Use wire nuts? There are only 5 wires. The black wire connector overheated, is discolored and melted into the plastic body of the plug.
I was able to extract all 5 wires from the plug.ends
I may have to lengthen the wires of I do that, but IMO, its a failure point..
 

SamR

Joined Mar 19, 2019
5,040
I would stick with 30 and use a common US brand. Since you also have a 30A in the Panel? you might consider a fuse block with slow blow fuses. If you are using the genset as an installed item I would also eliminate the quick connects and hard wire all.
 

Thread Starter

sdowney717

Joined Jul 18, 2012
711
I would stick with 30 and use a common US brand. Since you also have a 30A in the Panel? you might consider a fuse block with slow blow fuses. If you are using the genset as an installed item I would also eliminate the quick connects and hard wire all.
I bought the Amazon Blue Sea 30 amp breaker, they make good stuff.
The breaker in the gen was made by Carling, it failed because of a poor push on wire connection causing it to overheat, not a great design. Everything with high current loads ought to be secured with a screw.

I snapped off the goofy pins on the ends of the wires leaving a crimped base. I found some big red wire nuts that can hold the wire ends together. Will be much more secure connection. It needs to be separable, the plugs from the gen end, otherwise much harder to work on.. There is enough slack to put it together.
 

Reloadron

Joined Jan 15, 2015
7,517
An 8 KW 240 volt system is about a 33 amp system so I would just stay with the 30 amp breaker. On the bright side you have the problem nailed. More times than I can remember I have seen melted connectors. It starts slow and just snowballs as things heat up. During heavy rains I can't afford to lose power because I rely on a sump pump. I even have a backup generator to my backup generator. After 10 years of service my 13 KW unit finally failed so I just replaced it with a 16 KW unit which can easily even handle the AC (Air Conditioning).

I would look to replace the connector as best you can and try to avoid spade lug connections as best you can.

Ron
 
Totally agree with Ron. The fast-ons are a very weak link. See https://www.te.com/commerce/Documen...ERMINALS_-_FULL_CATALOG&DocType=CS&DocLang=EN

The Fast-ons are also not created equal. I'd stick with 30A as well. 240 * 30 is 7200. Breaker should handle the 8000 VA peak.
Changing to a new style breaker makes sense.

MAKE sure the AC comes on later. e.g. make certain that anti-short-cycle is working.

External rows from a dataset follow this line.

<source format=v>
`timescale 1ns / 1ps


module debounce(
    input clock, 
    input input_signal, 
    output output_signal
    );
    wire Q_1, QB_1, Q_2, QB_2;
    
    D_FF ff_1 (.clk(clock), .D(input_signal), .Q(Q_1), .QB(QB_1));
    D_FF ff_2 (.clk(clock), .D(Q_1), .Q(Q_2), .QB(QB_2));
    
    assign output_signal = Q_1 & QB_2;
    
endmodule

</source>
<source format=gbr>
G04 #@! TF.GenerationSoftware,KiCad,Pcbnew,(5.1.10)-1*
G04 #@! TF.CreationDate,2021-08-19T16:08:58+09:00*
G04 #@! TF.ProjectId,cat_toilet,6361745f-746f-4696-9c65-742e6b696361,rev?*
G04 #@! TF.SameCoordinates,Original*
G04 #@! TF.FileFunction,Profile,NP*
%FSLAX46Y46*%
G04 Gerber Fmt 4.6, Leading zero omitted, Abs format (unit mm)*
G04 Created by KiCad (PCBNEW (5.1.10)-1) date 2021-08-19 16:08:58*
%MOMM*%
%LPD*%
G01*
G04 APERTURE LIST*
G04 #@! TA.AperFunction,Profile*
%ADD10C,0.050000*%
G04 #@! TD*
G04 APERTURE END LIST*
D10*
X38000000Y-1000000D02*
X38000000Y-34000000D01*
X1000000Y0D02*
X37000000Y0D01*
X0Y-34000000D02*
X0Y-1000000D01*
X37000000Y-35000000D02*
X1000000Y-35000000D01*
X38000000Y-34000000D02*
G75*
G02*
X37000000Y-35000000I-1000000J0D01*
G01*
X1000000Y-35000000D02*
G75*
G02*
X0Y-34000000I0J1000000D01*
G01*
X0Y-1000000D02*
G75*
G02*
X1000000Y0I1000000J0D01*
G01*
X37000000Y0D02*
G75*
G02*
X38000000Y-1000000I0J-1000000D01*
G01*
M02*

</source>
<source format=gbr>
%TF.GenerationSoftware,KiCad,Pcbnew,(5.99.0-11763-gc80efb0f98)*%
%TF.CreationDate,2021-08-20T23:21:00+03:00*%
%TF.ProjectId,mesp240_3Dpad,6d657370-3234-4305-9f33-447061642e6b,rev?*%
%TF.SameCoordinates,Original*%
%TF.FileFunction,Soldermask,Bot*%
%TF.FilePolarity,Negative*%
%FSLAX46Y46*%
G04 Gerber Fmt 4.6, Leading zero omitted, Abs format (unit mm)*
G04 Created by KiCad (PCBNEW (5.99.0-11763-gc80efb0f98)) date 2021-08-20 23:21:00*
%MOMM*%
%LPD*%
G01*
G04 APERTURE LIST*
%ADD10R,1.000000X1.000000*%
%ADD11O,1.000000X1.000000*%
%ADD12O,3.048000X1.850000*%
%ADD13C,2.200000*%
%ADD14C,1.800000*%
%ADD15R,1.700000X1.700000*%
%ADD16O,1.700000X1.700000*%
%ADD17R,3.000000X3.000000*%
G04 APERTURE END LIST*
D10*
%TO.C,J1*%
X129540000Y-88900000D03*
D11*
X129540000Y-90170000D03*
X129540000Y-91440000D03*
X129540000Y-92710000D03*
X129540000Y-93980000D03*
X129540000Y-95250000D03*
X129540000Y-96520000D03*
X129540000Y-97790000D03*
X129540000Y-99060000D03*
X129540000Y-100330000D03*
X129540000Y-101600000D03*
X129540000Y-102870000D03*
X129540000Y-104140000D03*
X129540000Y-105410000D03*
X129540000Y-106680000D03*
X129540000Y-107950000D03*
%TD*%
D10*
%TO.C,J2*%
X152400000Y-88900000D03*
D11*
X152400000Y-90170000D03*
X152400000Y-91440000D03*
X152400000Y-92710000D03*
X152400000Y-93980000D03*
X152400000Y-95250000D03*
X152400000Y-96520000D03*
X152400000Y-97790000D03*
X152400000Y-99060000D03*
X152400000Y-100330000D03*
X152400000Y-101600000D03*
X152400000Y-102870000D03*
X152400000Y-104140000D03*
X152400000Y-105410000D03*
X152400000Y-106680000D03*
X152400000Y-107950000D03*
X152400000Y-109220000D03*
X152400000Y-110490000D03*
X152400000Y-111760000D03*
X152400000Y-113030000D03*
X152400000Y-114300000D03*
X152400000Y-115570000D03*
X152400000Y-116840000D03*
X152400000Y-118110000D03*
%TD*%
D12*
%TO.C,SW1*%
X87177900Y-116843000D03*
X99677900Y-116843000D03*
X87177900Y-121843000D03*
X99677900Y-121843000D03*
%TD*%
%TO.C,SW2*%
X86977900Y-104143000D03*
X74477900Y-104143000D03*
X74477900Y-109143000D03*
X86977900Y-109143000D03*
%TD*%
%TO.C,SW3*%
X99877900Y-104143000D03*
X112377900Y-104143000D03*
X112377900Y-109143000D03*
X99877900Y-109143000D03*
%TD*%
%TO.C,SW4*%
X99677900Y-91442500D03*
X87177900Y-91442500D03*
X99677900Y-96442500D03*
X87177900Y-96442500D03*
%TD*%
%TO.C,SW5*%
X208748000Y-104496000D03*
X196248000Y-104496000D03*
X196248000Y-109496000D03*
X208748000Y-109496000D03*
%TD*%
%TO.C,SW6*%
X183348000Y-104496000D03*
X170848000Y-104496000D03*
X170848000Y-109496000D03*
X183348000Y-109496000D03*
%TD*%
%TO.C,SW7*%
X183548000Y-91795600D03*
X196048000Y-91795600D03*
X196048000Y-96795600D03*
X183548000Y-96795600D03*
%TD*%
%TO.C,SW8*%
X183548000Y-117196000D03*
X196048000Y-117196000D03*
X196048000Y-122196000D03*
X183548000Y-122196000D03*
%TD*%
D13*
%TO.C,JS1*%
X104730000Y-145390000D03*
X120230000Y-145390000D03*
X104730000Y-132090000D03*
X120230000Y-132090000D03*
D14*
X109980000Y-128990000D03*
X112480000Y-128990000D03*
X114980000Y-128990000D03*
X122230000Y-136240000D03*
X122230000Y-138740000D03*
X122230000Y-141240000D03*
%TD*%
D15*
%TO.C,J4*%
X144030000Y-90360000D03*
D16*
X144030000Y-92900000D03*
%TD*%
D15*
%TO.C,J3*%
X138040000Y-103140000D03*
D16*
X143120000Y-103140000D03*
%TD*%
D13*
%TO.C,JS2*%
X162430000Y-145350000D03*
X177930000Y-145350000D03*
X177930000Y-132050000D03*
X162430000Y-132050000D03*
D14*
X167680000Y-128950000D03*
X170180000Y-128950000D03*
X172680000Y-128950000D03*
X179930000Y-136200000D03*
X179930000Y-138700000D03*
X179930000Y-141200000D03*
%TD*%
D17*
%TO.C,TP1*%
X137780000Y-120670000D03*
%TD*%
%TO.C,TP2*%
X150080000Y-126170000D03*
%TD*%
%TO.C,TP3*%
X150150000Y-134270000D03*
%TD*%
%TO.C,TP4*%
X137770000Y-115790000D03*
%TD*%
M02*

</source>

I'm not very fond of the wiring. Particularly the use of Fast-ons. I don't know exactly how I might clean it up.
Looks like a 30 A breaker feeding two 20 A outlets. Your not using those anyway. Separate breakers for the 120 outlets would not hurt.

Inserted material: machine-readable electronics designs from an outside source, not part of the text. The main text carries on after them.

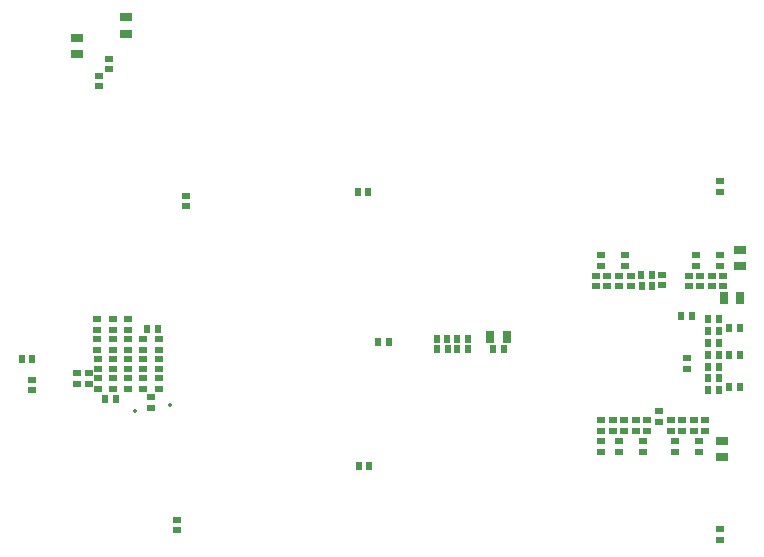
<source format=gbs>
G04 Layer_Color=16711935*
%FSLAX43Y43*%
%MOMM*%
G71*
G01*
G75*
%ADD42R,0.610X0.660*%
%ADD43R,0.610X0.800*%
%ADD44R,0.800X0.610*%
%ADD45R,0.660X0.610*%
%ADD47R,0.740X0.990*%
%ADD50R,0.990X0.740*%
%ADD56C,0.350*%
D42*
X83450Y60000D02*
D03*
X82550D02*
D03*
X83450Y62750D02*
D03*
X82550D02*
D03*
X78500Y66050D02*
D03*
X79400D02*
D03*
X83450Y65000D02*
D03*
X82550D02*
D03*
X75125Y69500D02*
D03*
X76025D02*
D03*
X60450Y63250D02*
D03*
X59550D02*
D03*
X23575Y62350D02*
D03*
X22675D02*
D03*
X29725Y59025D02*
D03*
X30625D02*
D03*
X52850Y63850D02*
D03*
X53750D02*
D03*
X58750Y63225D02*
D03*
X57850D02*
D03*
X34175Y64950D02*
D03*
X33275D02*
D03*
X51200Y53350D02*
D03*
X52100D02*
D03*
X62575Y63250D02*
D03*
X63475D02*
D03*
D43*
X76050Y68600D02*
D03*
X75150D02*
D03*
X59550Y64100D02*
D03*
X60450D02*
D03*
X51125Y76550D02*
D03*
X52025Y76550D02*
D03*
X81700Y59750D02*
D03*
X80800D02*
D03*
X81700Y65750D02*
D03*
X80800D02*
D03*
X81700Y60750D02*
D03*
X80800D02*
D03*
X81700Y61750D02*
D03*
X80800D02*
D03*
X81700Y63750D02*
D03*
X80800D02*
D03*
X81700Y62750D02*
D03*
X80800D02*
D03*
X81700Y64750D02*
D03*
X80800D02*
D03*
X57800Y64100D02*
D03*
X58700D02*
D03*
D44*
X76900Y69525D02*
D03*
Y68625D02*
D03*
X23500Y60625D02*
D03*
Y59725D02*
D03*
X81075Y69450D02*
D03*
Y68550D02*
D03*
X80525Y56300D02*
D03*
Y57200D02*
D03*
X79125Y69450D02*
D03*
Y68550D02*
D03*
X80100Y69450D02*
D03*
Y68550D02*
D03*
X73700Y56300D02*
D03*
Y57200D02*
D03*
X74250Y69450D02*
D03*
Y68550D02*
D03*
X71250Y69450D02*
D03*
Y68550D02*
D03*
X71750Y56300D02*
D03*
Y57200D02*
D03*
X73250Y69450D02*
D03*
Y68550D02*
D03*
X79550Y56300D02*
D03*
Y57200D02*
D03*
X78575Y56300D02*
D03*
Y57200D02*
D03*
X79000Y62450D02*
D03*
Y61550D02*
D03*
X72250Y69450D02*
D03*
Y68550D02*
D03*
X77600Y56300D02*
D03*
Y57200D02*
D03*
X82050Y69450D02*
D03*
Y68550D02*
D03*
X74675Y56300D02*
D03*
Y57200D02*
D03*
X75650Y56300D02*
D03*
Y57200D02*
D03*
X76625Y57075D02*
D03*
Y57975D02*
D03*
X72725Y56300D02*
D03*
Y57200D02*
D03*
D45*
X27350Y61175D02*
D03*
Y60275D02*
D03*
X71750Y54550D02*
D03*
Y55450D02*
D03*
X73250Y54550D02*
D03*
Y55450D02*
D03*
X75250Y54550D02*
D03*
Y55450D02*
D03*
X78000Y54550D02*
D03*
Y55450D02*
D03*
X80000Y54550D02*
D03*
Y55450D02*
D03*
X81750Y71200D02*
D03*
Y70300D02*
D03*
X79750Y71200D02*
D03*
Y70300D02*
D03*
X73750Y71200D02*
D03*
Y70300D02*
D03*
X71750Y71200D02*
D03*
Y70300D02*
D03*
X35800Y48775D02*
D03*
Y47875D02*
D03*
X81750Y47950D02*
D03*
Y47050D02*
D03*
X36600Y76225D02*
D03*
Y75325D02*
D03*
X81750Y77450D02*
D03*
Y76550D02*
D03*
X29125Y61525D02*
D03*
Y62425D02*
D03*
X32975Y63175D02*
D03*
Y64075D02*
D03*
X29200Y85475D02*
D03*
Y86375D02*
D03*
X30025Y86900D02*
D03*
Y87800D02*
D03*
X29125Y59875D02*
D03*
Y60775D02*
D03*
X33625Y58275D02*
D03*
Y59175D02*
D03*
X30375Y65750D02*
D03*
Y64850D02*
D03*
X31675Y65750D02*
D03*
Y64850D02*
D03*
Y64075D02*
D03*
Y63175D02*
D03*
X29075D02*
D03*
Y64075D02*
D03*
Y65750D02*
D03*
Y64850D02*
D03*
X30375Y64075D02*
D03*
Y63175D02*
D03*
X32975Y61525D02*
D03*
Y62425D02*
D03*
X30375Y61525D02*
D03*
Y62425D02*
D03*
Y60775D02*
D03*
Y59875D02*
D03*
X31675Y60775D02*
D03*
Y59875D02*
D03*
Y61525D02*
D03*
Y62425D02*
D03*
X34275Y60775D02*
D03*
Y59875D02*
D03*
Y62425D02*
D03*
Y61525D02*
D03*
Y64075D02*
D03*
Y63175D02*
D03*
X32975Y60775D02*
D03*
Y59875D02*
D03*
X28325Y61175D02*
D03*
Y60275D02*
D03*
D47*
X83500Y67525D02*
D03*
X82100D02*
D03*
X63725Y64275D02*
D03*
X62325D02*
D03*
D50*
X82000Y55450D02*
D03*
Y54050D02*
D03*
X83500Y70250D02*
D03*
Y71650D02*
D03*
X31475Y89900D02*
D03*
Y91300D02*
D03*
X27350Y89575D02*
D03*
Y88175D02*
D03*
D56*
X35250Y58450D02*
D03*
X32250Y57950D02*
D03*
M02*

</source>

Home-run wiring would help. e.g. Euro terminals in a NEMA box. Since this doesn't look like it's enclosed, don't forget to have drip-loops.
 

Thread Starter

sdowney717

Joined Jul 18, 2012
711
its got two 20 amp push on breakers, one for each outlet. I almost never use the 120 vac outlets.
It is enclosed, it has a back cover, I did not take a picture. The entire box has a sheathed bundle of 7 wires coming out, that joins to the wire bundle coming from the generator. IT used that big black plastic plug which failed, joining bundle to bundle. It also failed due to high heat from poor high resistance connectors. It took some effort getting it apart.

I am planning on just joining wire to wire with big red wire nuts.
I am leaving the crimped ends on the wires, so they are more like pins.
can also wrap it with tape.
 

Reloadron

Joined Jan 15, 2015
7,517
That should work. That's what I do sometimes if the wire nuts are in a harsh environment. I tape them just to give a little more protection from the elements.

Ron
 

Lo_volt

Joined Apr 3, 2014
317
I'm not sure the average Fast-on is rated for 30 amps. Definitely a weak link.

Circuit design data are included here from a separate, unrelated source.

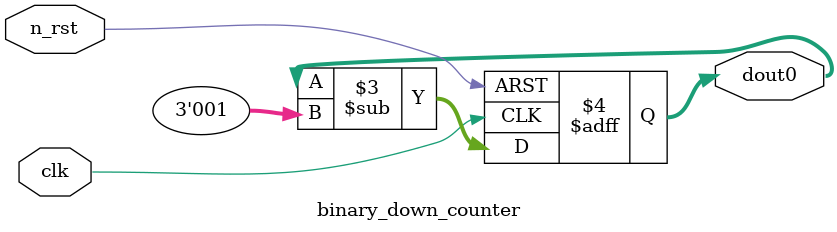
<source format=v>
module binary_down_counter (
    dout0,
    clk,
    n_rst
);

  input clk;
  input n_rst;
  output [2:0] dout0;
  reg [2:0] dout0;
  
  always @ (posedge clk or negedge n_rst) 
  begin
    if (!n_rst) begin
      dout0 <= 3'b0;
    end 
    else begin
      dout0 <= dout0 - 3'b1;
    end
  end

endmodule
</source>
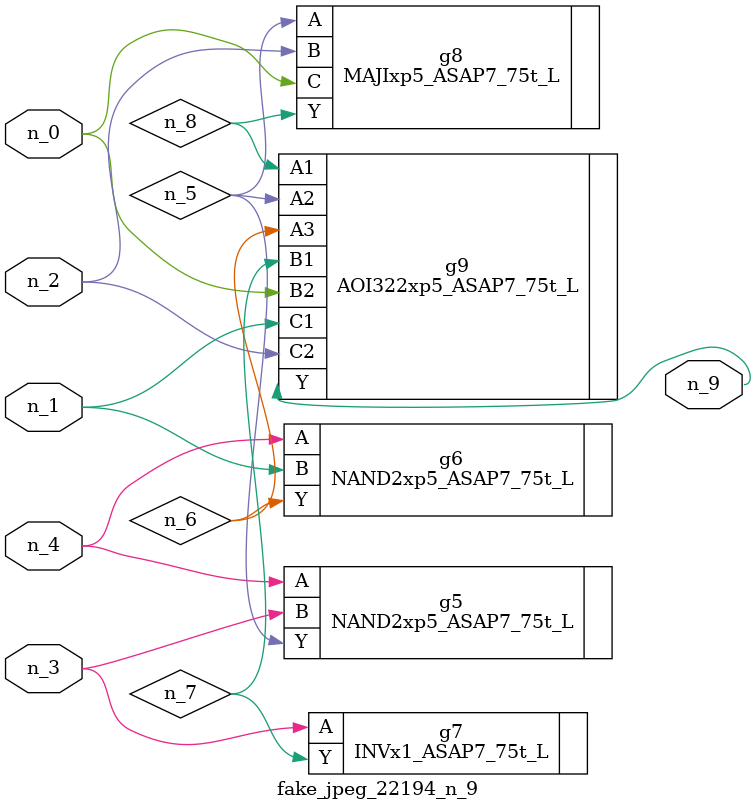
<source format=v>
module fake_jpeg_22194_n_9 (n_3, n_2, n_1, n_0, n_4, n_9);

input n_3;
input n_2;
input n_1;
input n_0;
input n_4;

output n_9;

wire n_8;
wire n_6;
wire n_5;
wire n_7;

NAND2xp5_ASAP7_75t_L g5 ( 
.A(n_4),
.B(n_3),
.Y(n_5)
);

NAND2xp5_ASAP7_75t_L g6 ( 
.A(n_4),
.B(n_1),
.Y(n_6)
);

INVx1_ASAP7_75t_L g7 ( 
.A(n_3),
.Y(n_7)
);

MAJIxp5_ASAP7_75t_L g8 ( 
.A(n_5),
.B(n_2),
.C(n_0),
.Y(n_8)
);

AOI322xp5_ASAP7_75t_L g9 ( 
.A1(n_8),
.A2(n_5),
.A3(n_6),
.B1(n_7),
.B2(n_0),
.C1(n_1),
.C2(n_2),
.Y(n_9)
);


endmodule
</source>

While you're into it, look to see if it has brushes. A coworker of mine related a story about a Troy-bilt genset he had that failed because the springs to push the brushes were not properly installed. They worked fine initially, but with a little bit of wear, they started to lose contact. As I said, if you've got the unit open already, you might as well check them.

I believe MTD bought Troy-bilt about 20 years ago. The quality has not been the same.